§ Your assignment
Copy out each line of the entries below in which the string "United" appears.

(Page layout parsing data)
= Beginning of Section =

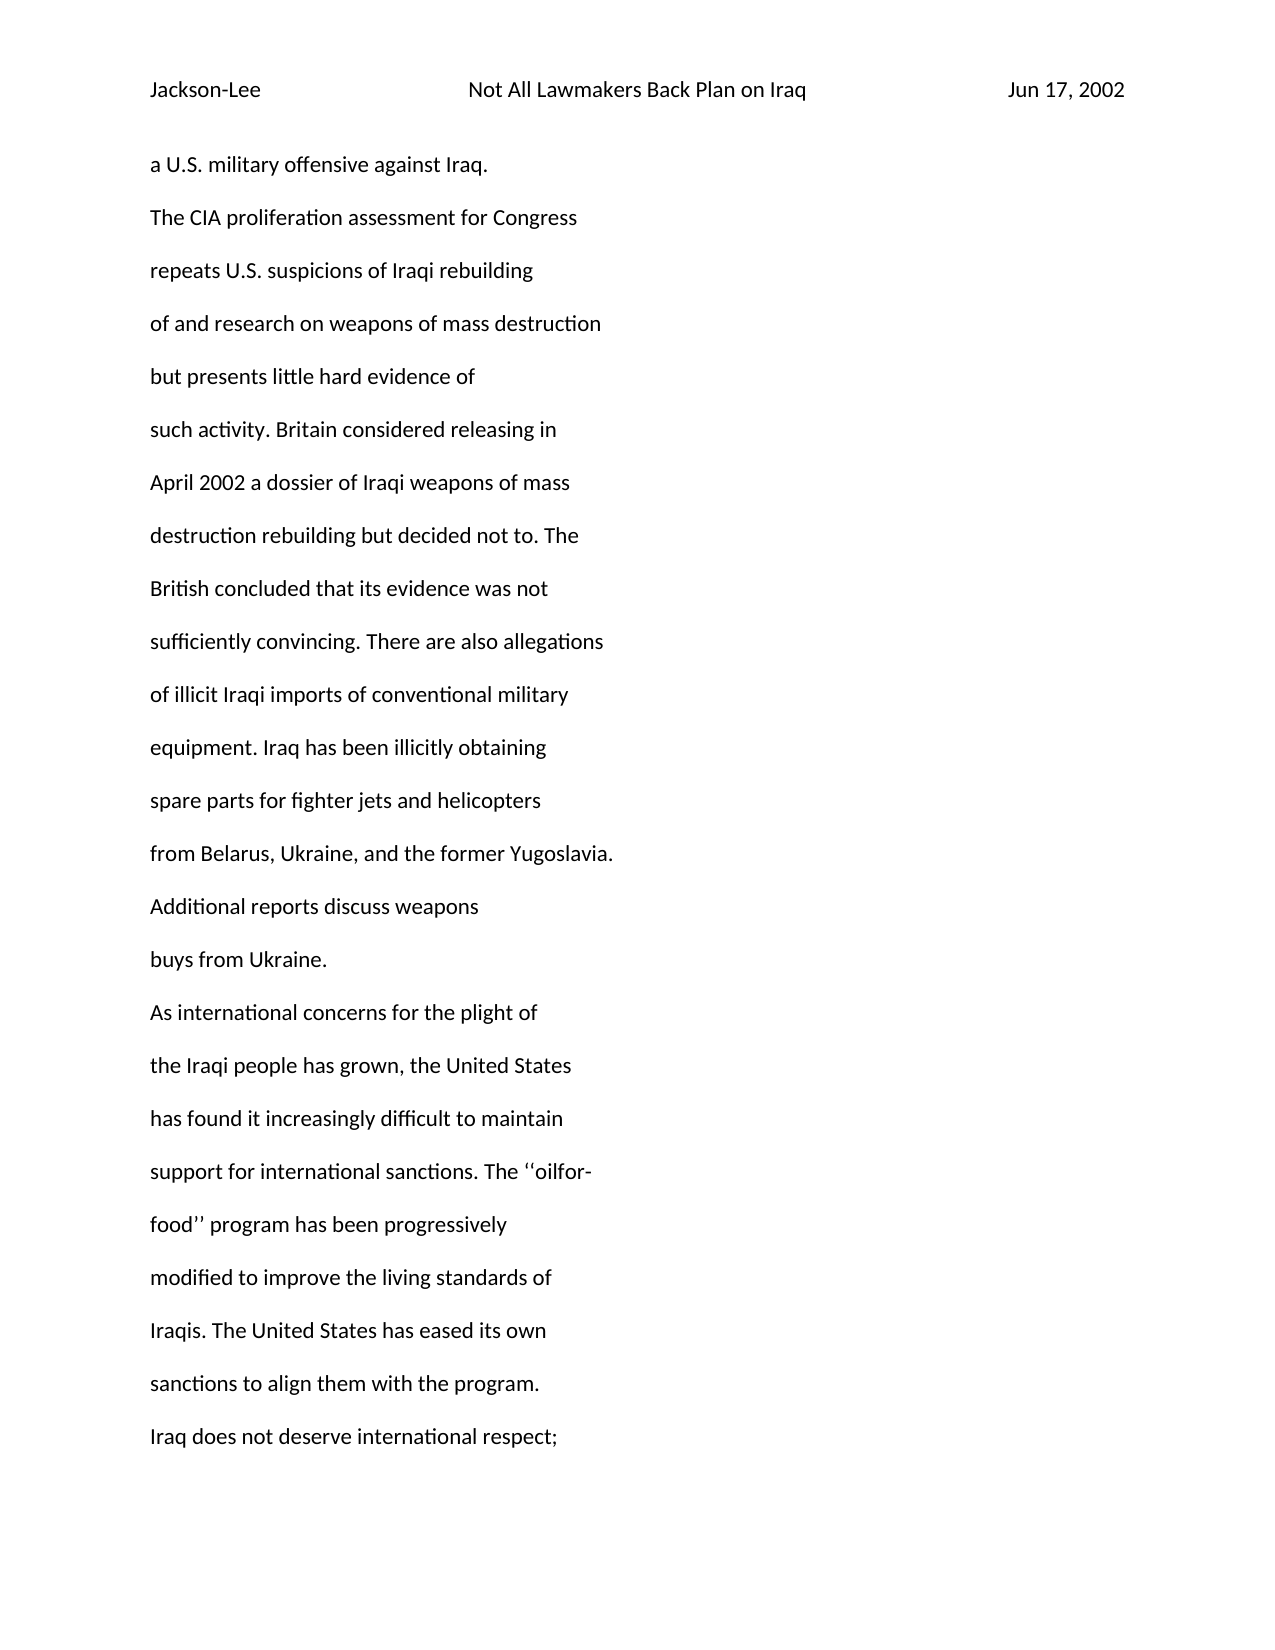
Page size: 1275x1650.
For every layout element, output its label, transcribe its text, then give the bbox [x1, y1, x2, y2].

text such activity. Britain considered releasing in [150, 415, 1125, 443]
text food’’ program has been progressively [150, 1210, 1125, 1238]
text sanctions to align them with the program. [150, 1369, 1125, 1397]
text has found it increasingly difficult to maintain [150, 1104, 1125, 1132]
text from Belarus, Ukraine, and the former Yugoslavia. [150, 839, 1125, 867]
text The CIA proliferation assessment for Congress [150, 203, 1125, 231]
text modified to improve the living standards of [150, 1263, 1125, 1291]
text buys from Ukraine. [150, 945, 1125, 973]
text Iraqis. The United States has eased its own [150, 1316, 1125, 1344]
text support for international sanctions. The ‘‘oilfor- [150, 1157, 1125, 1185]
text Iraq does not deserve international respect; [150, 1422, 1125, 1451]
text destruction rebuilding but decided not to. The [150, 521, 1125, 549]
text Additional reports discuss weapons [150, 892, 1125, 920]
text British concluded that its evidence was not [150, 574, 1125, 602]
text of and research on weapons of mass destruction [150, 309, 1125, 337]
text of illicit Iraqi imports of conventional military [150, 680, 1125, 708]
text spare parts for fighter jets and helicopters [150, 786, 1125, 814]
text the Iraqi people has grown, the United States [150, 1051, 1125, 1079]
text equipment. Iraq has been illicitly obtaining [150, 733, 1125, 761]
text a U.S. military offensive against Iraq. [150, 150, 1125, 178]
text April 2002 a dossier of Iraqi weapons of mass [150, 468, 1125, 496]
text sufficiently convincing. There are also allegations [150, 627, 1125, 655]
text but presents little hard evidence of [150, 362, 1125, 390]
text As international concerns for the plight of [150, 998, 1125, 1026]
text repeats U.S. suspicions of Iraqi rebuilding [150, 256, 1125, 284]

= End of Section =

§ Solution below
text Iraqis. The United States has eased its own [150, 1316, 1125, 1344]
text the Iraqi people has grown, the United States [150, 1051, 1125, 1079]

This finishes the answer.